En el sofá habían quedado la maleta y las bolsas: la negra de deporte y la del pequeño supermercado. Desde el suelo buscó, tanteando con los brazos echados hacia atrás, la comida y la lata de refresco; con obstinación se las arregló para comer y beber todo aquello tumbado en el suelo, mirando tranquilo las baldosas oscuras, adivinando en los dibujos blancos las siluetas de caballos, peces y rostros inquietantes, recomponiendo las figuras que al principio parecían solamente nubes hasta convertirlas en viejas brujas o gordos calvos con verrugas. Las brujas y los gordos calvos con verrugas, los rostros retorcidos que ya lo estaban buscando cuando vieron que no había acudido al trabajo ese día.
CABRA
Hay un buen trecho hasta Benarroya. Otras veces hemos ido andando, pero hoy hacía calor y no había ni una sola nube, así que decidimos pillar la Alsina. Son solo cinco minutos de autobús pero bueno. Champi había dejado pasar un par de días, por prudencia, y se presentó el miércoles como si nada, pensando que yo ya no andaría enfadado. No lo estaba, pero sus risas como que ofendían, y yo callaba. «Estoy de luto», me dije. Era absurdo, no se puede estar de luto por un gato. Es que es la primera vez que me duele la muerte de alguien. Bueno, el gato no es nadie, por supuesto, pero la cosa es que estaba vivo. No conocí a los abuelos, a ninguno, porque cuando murió el último yo tenía cuatro años y ya ni me acuerdo de lo que me dijeron. Que hoy no se podía jugar porque la abuela Francisca se había ido al cielo, supongo. Mamá anduvo de negro, supongo, durante un año. Habría misas, supongo. Yo no guardo memoria de ese dolor, es imposible, supongo. Pero la foto de la abuela Francisca y su marido, el abuelo Antonio, sigue puesta en el salón, con un lacito negro y polvoriento que no han debido quitar desde entonces. Y mamá no viste de negro sino de gris, por lo menos en casa. Ya dura la cosa. Mirando por la ventanilla del Alsina pensé: «luego te pones una camiseta negra por el gato», y eso me hizo gracia. Entonces le dije al Champi riéndome: «te perdono», y él, que le perdonaba de qué, chiquillo, de qué lo iba yo a perdonar, maricón, pero como yo no paraba de reírme nos empezamos a dar manotazos y a decir tontadas y a partir de ahí ya nos reíamos los dos y no paramos hasta bajarnos en Benarroya.
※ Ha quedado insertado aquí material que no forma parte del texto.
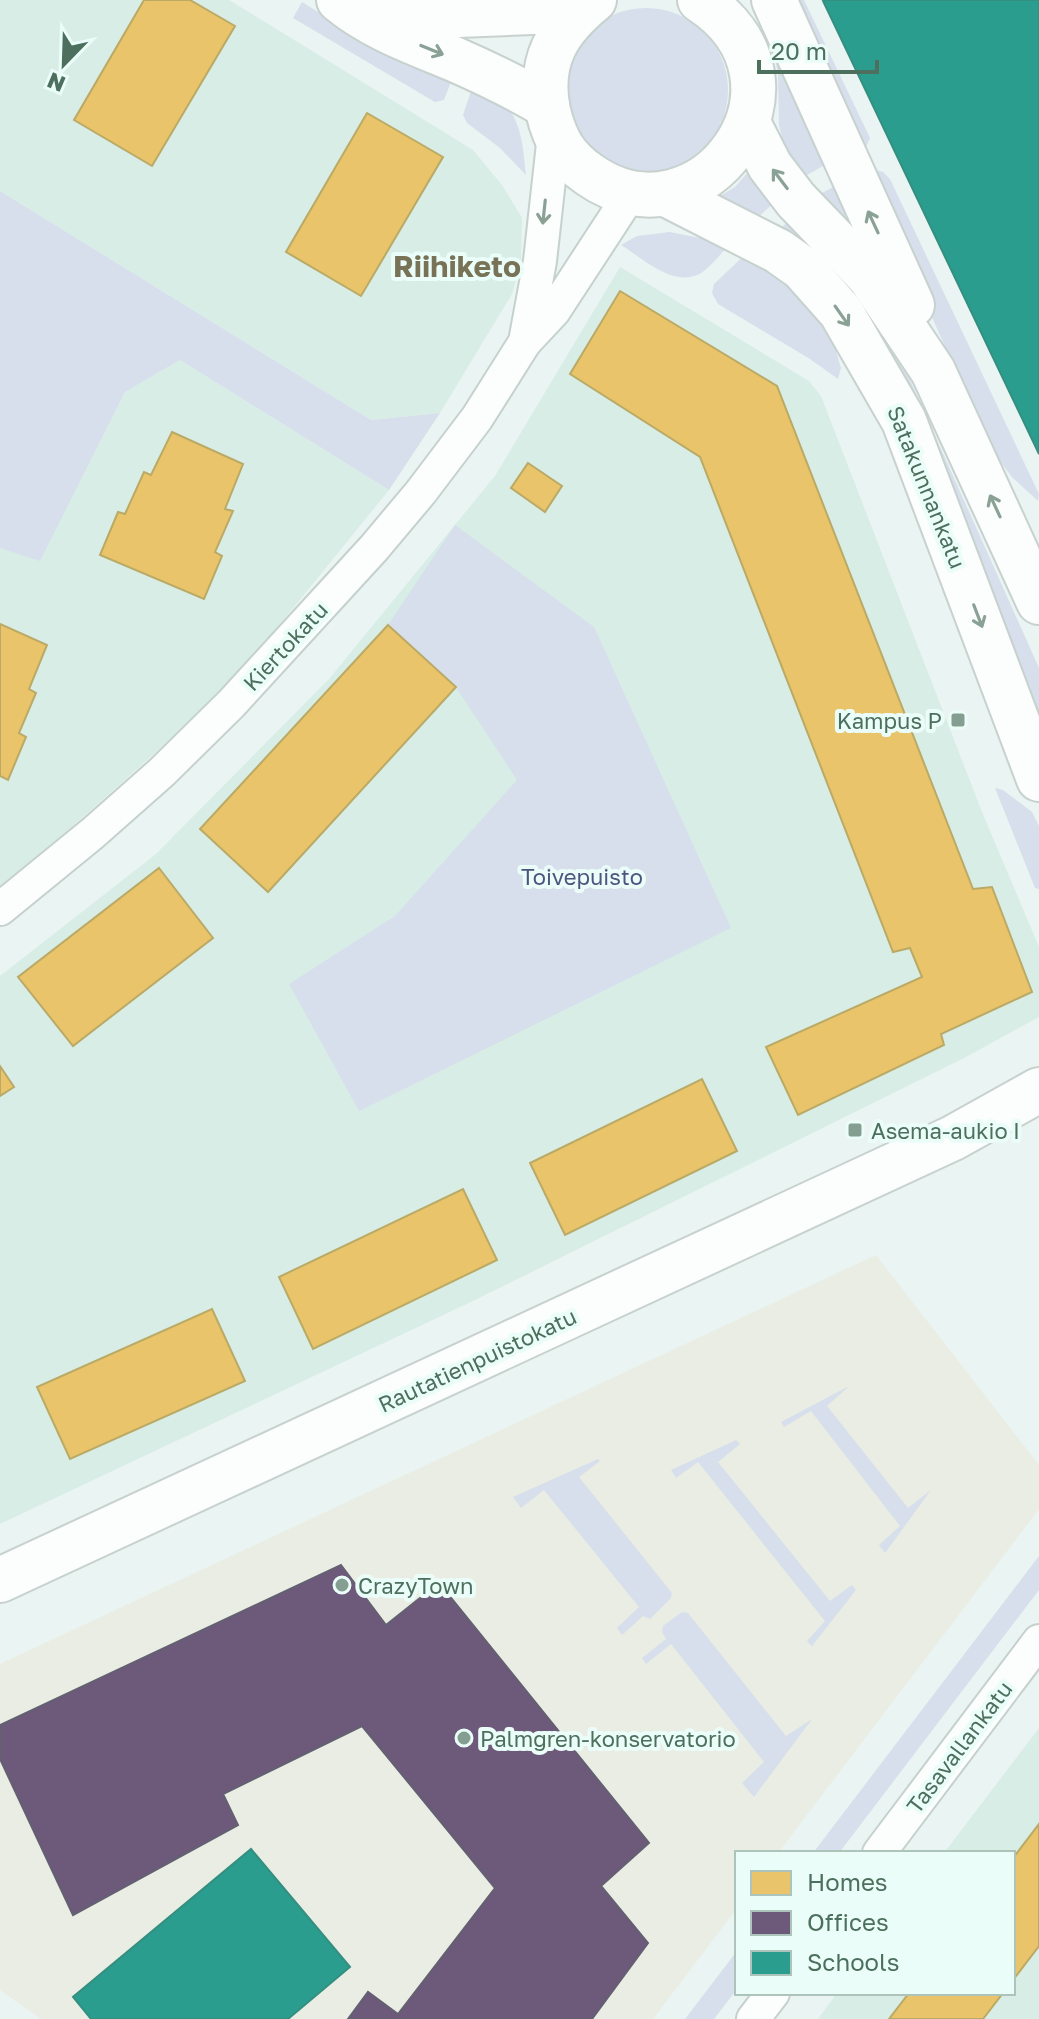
<svg xmlns="http://www.w3.org/2000/svg" width="1039" height="2019" font-family="'Golos Text',sans-serif">
	<rect width="100%" height="100%" fill="#eaf4f2"/>
	<g fill="#d8ede6">
		<path d="M 0,0 L 229,0 L 473,150 L 502,185 L 522,218 L 521,263 L 512,294 L 440,413 L 371,420 L 0,191 Z"/>
		<path d="M 620,267 L 809,381 L 821,396 L 982,812 L 1039,947 L 1039,1017 L 964,1058 L 475,1300 L 0,1524 L 0,976 L 156,854 L 329,679 L 495,476 Z"/>
		<path d="M 180,360 L 389,490 L 229,687 L 0,891 L 0,548 L 40,560 L 125,392 Z"/>
		<path d="M 1039,1728 L 1039,2019 L 818,2019 L 837,1993 L 1013,1993 L 1013,1853 L 944,1853 Z"/>
	</g>
	<path fill="#eaede3" d="M 876,1255 L 1039,1465 L 1039,1509 L 778,1853 L 737,1853 L 737,1908 L 653,2019 L 41,2019 L 0,1990 L 0,1664 Z"/>
	<g fill="#d6dfeb">
		<path d="M 791,0 L 804,0 L 870,138 L 866,147 L 857,152 Z"/>
		<path d="M 302,2 L 365,41 L 454,74 L 444,100 L 435,102 L 293,18 Z"/>
		<circle cx="646" cy="90" r="82"/>
		<path d="M 772,47 L 830,162 L 800,179 L 785,150 L 779,125 L 778,73 Z"/>
		<path d="M 474,82 C 484,90 497,97 506,106 C 523,125 523,152 526,175 L 500,148 L 467,123 L 463,115 Z"/>
		<path d="M 876,170 L 883,172 L 890,179 L 1039,494 L 1038,501 L 1012,477 L 989,447 L 868,171 Z"/>
		<path d="M 748,172 L 751,172 L 775,202 L 757,218 L 718,197 L 735,187 Z"/>
		<path d="M 839,184 L 865,238 L 818,195 Z"/>
		<path d="M 0,191 L 371,420 L 440,413 L 389,490 L 180,360 L 125,392 L 40,561 L 0,548 Z"/>
		<path d="M 792,218 L 834,257 L 894,344 L 1039,668 L 1039,733 L 895,368 L 875,326 L 853,295 L 778,231 Z"/>
		<path d="M 670,232 L 730,244 C 720,254 709,270 697,275 C 671,286 641,257 621,245 L 637,236 Z"/>
		<path d="M 750,250 L 801,286 L 833,341 L 841,368 L 838,379 L 810,359 L 718,304 L 712,293 L 714,284 Z"/>
		<path d="M 455,525 L 594,627 L 731,928 L 359,1111 L 289,984 L 395,916 L 517,780 L 456,687 L 388,625 Z"/>
		<path d="M 995,788 L 1003,790 L 1032,812 L 1039,826 L 1039,889 L 1035,888 Z"/>
		<path d="M 849,1386 L 827,1406 L 908,1508 L 931,1490 L 885,1553 L 879,1545 L 900,1526 L 811,1411 L 784,1427 L 781,1422 Z"/>
		<path d="M 736,1440 L 740,1444 L 718,1462 L 830,1601 L 852,1585 L 856,1590 L 812,1646 L 807,1641 L 825,1621 L 698,1462 L 676,1478 L 671,1470 Z"/>
		<path d="M 598,1459 L 600,1461 L 579,1477 L 672,1593 L 671,1598 L 650,1619 L 643,1616 L 622,1635 L 617,1628 L 639,1607 L 544,1490 L 521,1508 L 513,1497 Z"/>
		<path d="M 1039,1556 L 1039,1590 L 839,1853 L 813,1853 Z"/>
		<path d="M 682,1612 L 688,1613 L 786,1736 L 812,1719 L 754,1797 L 742,1783 L 764,1762 L 671,1644 L 646,1664 L 642,1658 L 666,1639 L 662,1632 L 663,1626 Z"/>
		<path d="M 737,1951 L 737,1989 L 714,2019 L 685,2019 Z"/>
	</g>
	<g fill="#e9c46a" stroke="#baaa66" stroke-width="2">
		<path d="M 144,0 L 190,0 L 235,26 L 152,166 L 74,120 Z"/>
		<path d="M 367,113 L 443,157 L 361,296 L 286,252 Z"/>
		<path d="M 620,291 L 777,386 L 973,889 L 992,887 L 1032,992 L 941,1034 L 944,1045 L 798,1115 L 766,1047 L 922,977 L 910,948 L 893,952 L 700,457 L 570,374 Z"/>
		<path d="M 172,432 L 243,464 L 225,509 L 233,511 L 215,552 L 222,556 L 204,599 L 100,555 L 118,512 L 125,514 L 144,472 L 151,475 Z"/>
		<path d="M 528,463 L 562,486 L 545,512 L 511,488 Z"/>
		<path d="M 0,624 L 47,645 L 29,689 L 36,693 L 19,733 L 26,737 L 8,780 L 0,776 Z"/>
		<path d="M 388,625 L 456,687 L 268,892 L 200,829 Z"/>
		<path d="M 159,868 L 213,938 L 73,1046 L 18,977 Z"/>
		<path d="M 0,1066 L 14,1087 L 0,1096 Z"/>
		<path d="M 702,1079 L 737,1151 L 565,1235 L 530,1163 Z"/>
		<path d="M 463,1189 L 497,1260 L 313,1349 L 279,1277 Z"/>
		<path d="M 212,1309 L 245,1381 L 70,1459 L 37,1387 Z"/>
		<path d="M 1039,1824 L 1039,1946 L 1013,1980 L 1013,1858 Z"/>
		<path d="M 909,1993 L 1003,1993 L 983,2019 L 889,2019 Z"/>
	</g>
	<path fill="#6d597a" stroke="#636072" stroke-width="2" d="M 341,1565 L 386,1625 L 439,1583 L 649,1843 L 601,1886 L 648,1943 L 592,2019 L 348,2019 L 368,1992 L 398,2014 L 495,1888 L 362,1726 L 223,1794 L 238,1825 L 73,1915 L 0,1759 L 0,1725 Z"/>
	<g fill="#2a9d8f" stroke="#348f80" stroke-width="2">
		<path d="M 827,0 L 1039,0 L 1039,454 L 823,1 Z"/>
		<path d="M 251,1849 L 350,1967 L 288,2019 L 91,2019 L 73,1997 Z"/>
	</g>
	<g fill="none" stroke-linecap="round" stroke-linejoin="round">
		<g stroke="#c5d1cd" stroke-width="36">
			<g id="street">
				<path d="M 525,342 L 540,261 L 554,135"/>
				<path d="M 0,909 L 93,833 L 162,772 L 231,704 L 374,548 L 421,492 L 477,418 L 525,342 L 554,311 L 631,193"/>
				<path d="M 879,1853 L 1039,1641"/>
				<path d="M 753,2019 L 773,1993"/>
			</g>
		</g>
		<g stroke="#c7d2ce" stroke-width="48">
			<g id="secondary">
				<path d="M 339,0 C 373,28 413,42 454,59 C 486,73 517,88 547,106"/>
				<path d="M 594,0 C 557,30 538,61 548,111 C 555,140 565,158 590,175 C 701,252 827,83 700,0"/>
				<path d="M 774,0 L 912,305"/>
				<path d="M 374,4 L 403,14 L 433,16 L 582,10"/>
				<path d="M 748,123 L 770,166 L 796,200 L 870,277 L 933,371 L 1039,602"/>
				<path d="M 666,194 L 778,251 L 802,268 L 841,312 L 904,421 L 1039,779"/>
				<path d="M 0,1580 L 953,1138 L 1039,1090"/>
			</g>
		</g>
		<use href="#street" stroke="#fcfdfd" stroke-width="32"/>
		<use href="#secondary" stroke="#fcfdfd" stroke-width="44"/>
	</g>
	<defs><path id="oneway-shaft" d="M-6 0H5M1.5-3L5.5 0L1.5 3" fill="none" stroke-width="1.6" stroke-linecap="round" stroke-linejoin="round" transform="scale(2)"/></defs>
	<g stroke="#8aa196">
		<use href="#oneway-shaft" transform="translate(432 50) rotate(22)"/>
		<use href="#oneway-shaft" transform="translate(780 179) rotate(-127)"/>
		<use href="#oneway-shaft" transform="translate(544 212) rotate(96)"/>
		<use href="#oneway-shaft" transform="translate(873 222) rotate(-115)"/>
		<use href="#oneway-shaft" transform="translate(842 316) rotate(55)"/>
		<use href="#oneway-shaft" transform="translate(995 506) rotate(-115)"/>
		<use href="#oneway-shaft" transform="translate(978 616) rotate(69)"/>
	</g>
	<g fill="#849e92" stroke="#ebfdf8" stroke-width="3">
		<rect x="950" y="712" width="16" height="16" rx="4"/>
		<rect x="847" y="1122" width="16" height="16" rx="4"/>
		<circle cx="342" cy="1585" r="8"/>
		<circle cx="464" cy="1738" r="8"/>
	</g>
	<g text-anchor="middle" dominant-baseline="central" stroke-width="8" stroke-linejoin="round" paint-order="stroke">
		<g font-size="22" fill="#4d6f5e" stroke="#ebfdf8">
			<text transform="translate(927 487) rotate(68)">Satakunnankatu</text>
			<text transform="translate(285 646) rotate(-47)">Kiertokatu</text>
			<text transform="translate(477 1360) rotate(-25)">Rautatienpuistokatu</text>
			<text transform="translate(959 1747) rotate(-53)">Tasavallankatu</text>
		</g>
		<g font-size="22" fill="#4d6f5e" stroke="#ebfdf8" text-anchor="start">
			<text x="942" y="720" text-anchor="end">Kampus P</text>
			<text x="871" y="1130">Asema-aukio I</text>
			<text x="358" y="1585">CrazyTown</text>
			<text x="480" y="1738">Palmgren-konservatorio</text>
		</g>
		<g font-size="22" fill="#4d557f" stroke="#ebfdf8">
			<text x="582" y="876">Toivepuisto</text>
		</g>
		<g font-size="30" font-weight="bold" fill="#787257" stroke="#ebfdf8">
			<text x="457" y="266">Riihiketo</text>
		</g>
	</g>
	<rect x="735" y="1851" width="280" height="144" fill="#ebfdf8" stroke="#acc4ba" stroke-width="2"/>
	<rect x="751" y="1871" width="40" height="24" fill="#e9c46a" stroke="#acc4ba" stroke-width="2"/>
	<text x="807" y="1891" font-size="24" fill="#4d6f5e">Homes</text>
	<rect x="751" y="1911" width="40" height="24" fill="#6d597a" stroke="#acc4ba" stroke-width="2"/>
	<text x="807" y="1931" font-size="24" fill="#4d6f5e">Offices</text>
	<rect x="751" y="1951" width="40" height="24" fill="#2a9d8f" stroke="#acc4ba" stroke-width="2"/>
	<text x="807" y="1971" font-size="24" fill="#4d6f5e">Schools</text>
	<g transform="translate(64 64) rotate(203)" stroke="#ebfdf8" stroke-width="6" paint-order="stroke">
	<path d="M0-6L14 30L0 20L-14 30Z" fill="#4d6f5e"/>
	<text y="-12" font-size="22" font-weight="bold" text-anchor="middle" fill="#4d6f5e">N</text>
	</g>
	<path d="M759 60v12h118v-12" fill="none" stroke="#4d6f5e" stroke-width="4"/>
	<text x="771" y="60" font-size="24" fill="#4d6f5e" stroke="#ebfdf8" stroke-width="6" paint-order="stroke">20 m</text>
</svg>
Champi tenía instrucciones muy estrictas de su madre: tenía que visitar a la tita Dolores, no podía dejar de hacerlo, darle recuerdos y además llevar una carta de su parte. Es la hermana mayor y con la que mejor se lleva. En realidad nuestras madres no hacen muchas migas, por culpa de la mía: cuando hacen reuniones las cuatro, en verano, mientras las otras tres se ríen con sus cosas, se queda seria, como si el asunto no fuera con ella, o peor, como si se estuvieran burlando. Entonces se pone tiesa, aprieta las piernas en la silla y mira para otro lado, y empieza a decir que se hace tarde, que tiene mucho trabajo y que papá estará ya al caer con la moto. Y las otras muertas de la risa contándose cuentos del campo, de cuando eran jóvenes; siempre los mismos sucedidos, los mismos protagonistas, los mismos muertos.